TEXT START

According to reports, fine notices have started landing in the email inboxes of officials who attended a “bring your own bottle” drinks do in the Downing Street garden on May 20 2020 during the first Covid lockdown.
The Metropolitan Police said they would not be giving an update on fixed-penalty notices (FPNs) before the local elections next month but a Downing Street source said Mr Johnson had not received a fine in relation to the gathering.
Mr Johnson has previously apologized for attending the party for around 25 minutes, but has insisted he believed it to be a work event to thank staff for their efforts during the pandemic and therefore not a breach of social distancing rules.
It comes as a Conservative peer and polling expert said a confidence vote in Mr Johnson’s leadership has become inevitable as the prospect of further lockdown party ends hangs over the Prime Minister.
There have been growing calls from the Conservative benches for Mr Johnson to resign, having already been issued with one fine by Scotland Yard in relation to his own birthday bash in June 2020.
He is said to have been present at half of the 12 possible rule-breaking incidents being looked into by police.

TEXT END
GIVEN MATERIAL START

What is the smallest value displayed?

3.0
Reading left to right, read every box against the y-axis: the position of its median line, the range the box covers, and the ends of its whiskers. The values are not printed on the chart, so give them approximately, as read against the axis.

GIVEN MATERIAL END

_REQUIREMENT 1_.
In the article on the Downing Street lockdown gatherings, reproduce the passage that begins at the words "The Metropolitan Police" and stops after "to the gathering.".
_REQUIREMENT 2_.
Write the next part of the article on the Downing Street lockdown gatherings, picking up after its final sentence.
You won't need the lines for anything here.

_EXPECTED ANSWER 1_.
The Metropolitan Police said they would not be giving an update on fixed-penalty notices (FPNs) before the local elections next month but a Downing Street source said Mr Johnson had not received a fine in relation to the gathering.

_EXPECTED ANSWER 2_.
Former MP Lord Hayward said that it is “a matter of when, not if” the Prime Minister faces a no confidence vote from his own MPs as pressure continues to mount.
The PM will be subject to a third investigation over partygate after MPs on Thursday agreed to refer him for an investigation by the Commons Privileges Committee into whether he misled Parliament when denying Covid rules were broken in No 10.
There has already been a review by senior civil servant Sue Gray into the allegations of coronavirus law breaches at the heart of Government and the police’s Operation Hillman inquiry is continuing.
Lord Hayward said the result of the three probes would amount to “death by a thousand cuts”.
“What clearly the Conservative Party, not just the MPs but particularly the MPs, are seeing is they don’t want that and they are moving more towards a position where this matter has to be resolved,” he said.
“I expect there to be a challenge to his leadership in one form or another.”
Duncan Baker, Tory MP for North Norfolk, said he had not considered the birthday party FPN to be a resignation matter but indicated that more fines could change that view.
He said: “If there are multiple fixed-penalty notices, clearly that is going to make much, much greater pressure.”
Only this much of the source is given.